I wonder how different things may have been if I knew about Psalm 139? I wonder if that would have provided me with a different set of eyes.
That was my fig tree moment. When was yours?
When did you feel all alone in the world? When did you feel that no one cared if you were alive? Was there a time in which you felt like you’d be better off dead?
We all have. Those feelings are natural, and they are real. The Bible is full of stories of people who have their own fig tree moment.
Hagar who runs away into the wilderness. Jacob who has only a rock to rest his head. Gideon as he cleans a wine press. Mary Magdalene who comes to the garden alone. Nathanael, as he sits under the fig tree wondering what for.
But they were not alone, where they? For Hagar is met by God who promises to care for her and her offspring. Jacob has a dream of angels and God pledges to be with him wherever he goes.
The Lord calls Gideon to be a mighty warrior. Mary hears the voice of her resurrected savior.
And Nathanael meets the Messiah, who lets him know just who he is. Continue reading, and hear how Nathanael makes an excited proclamation, and shortly afterward, the disciples attend a wedding in which Jesus performs his first miracle.
Psalm 139 makes the claim that no matter what, no matter where, we are not alone; God is present with us.
John 1 illustrates that statement for us, taking us under a fig tree where a disallusioned man sits, unaware that the Son of God was present and seeing him as well.
This is a testimony indeed. A celebration that no matter what, we are not alone.
In these two scriptures God speaks to us saying, "You may go through so much pain. People will disappoint you, economics will go belly up, and at times you’ll have to fight to stay alive. But you are not alone. I am with you."
"I know your hurts, I know you pains. I have seen every single fig tree you have ever had to sit under, and I was with you."
"I saw you when you sat in the front of the bus and refused to move because you were so tired."
"I saw you when you lost everything you had and was sleeping under the 196 underpass."
"I saw you when you had the miscarriage that no one else knows about or wants to talk about."
"I saw you the day you went to the doctor and the prognosis was not good."
"I saw you the moment you came home from the funeral and realized you were officially now a widow or widower."
"I saw you all those days when you could not get out of bed because the pain was so great."
"I saw you on the day you were born, and when it is your time to die, I will be there to greet you into my kingdom, where pain, and hunger, and sorrow and sadness will be no more."

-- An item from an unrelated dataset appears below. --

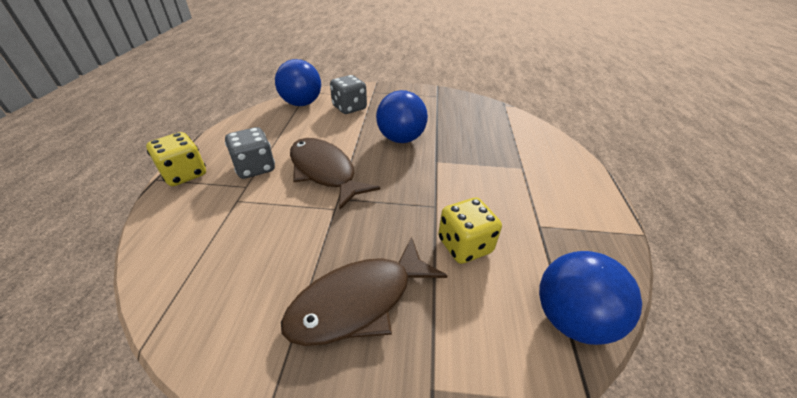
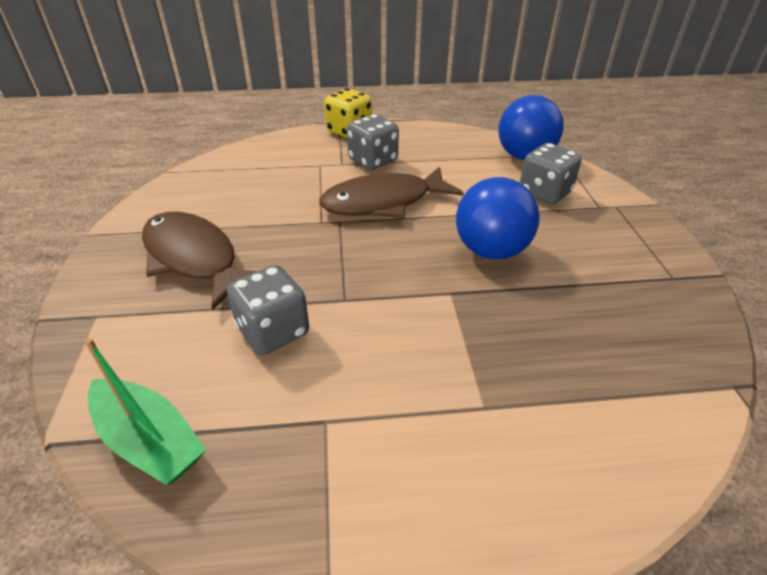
camera: 80 degrees right, 0 degrees up
(325, 172) = (383, 202): brown fish -> brown fish turned 150 degrees counterclockwise
(464, 245) = (273, 331): yellow dice -> grey dice
(571, 319) = (149, 440): blue ball -> green boat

All those moments of sitting under the fig tree, feeling alone, wondering what for and how so, God was there, present, even when you did not realize it.
And God has been working on ways to get you up and out from under that tree.
There will be times in our lives in which we will be, and we will feel alone. Perhaps we can be like the Mother in the beginning of the sermon, able to locate Jesus by pulling up a chair and inviting him to sit and talk for awhile.
Perhaps we can remember the words of Psalm 139 to remind ourselves there ain’t no mountain high enough, ain’t no river wide enough, ain’t no valley low enough to keep us away from God.
We can recall Jesus’ words to Nathanael and know that when we have a fig tree moment, God through Christ is right there, seeing us, knowing us.
In Jesus, we are completely known. And through Jesus we are invited to rejoin the human world, taking part in fellowship, sharing both the good times and the bad with those around him.
All thanks and praise be to God who has searched us and known us, to the Spirit that will never leave us and for Jesus who knows us by name.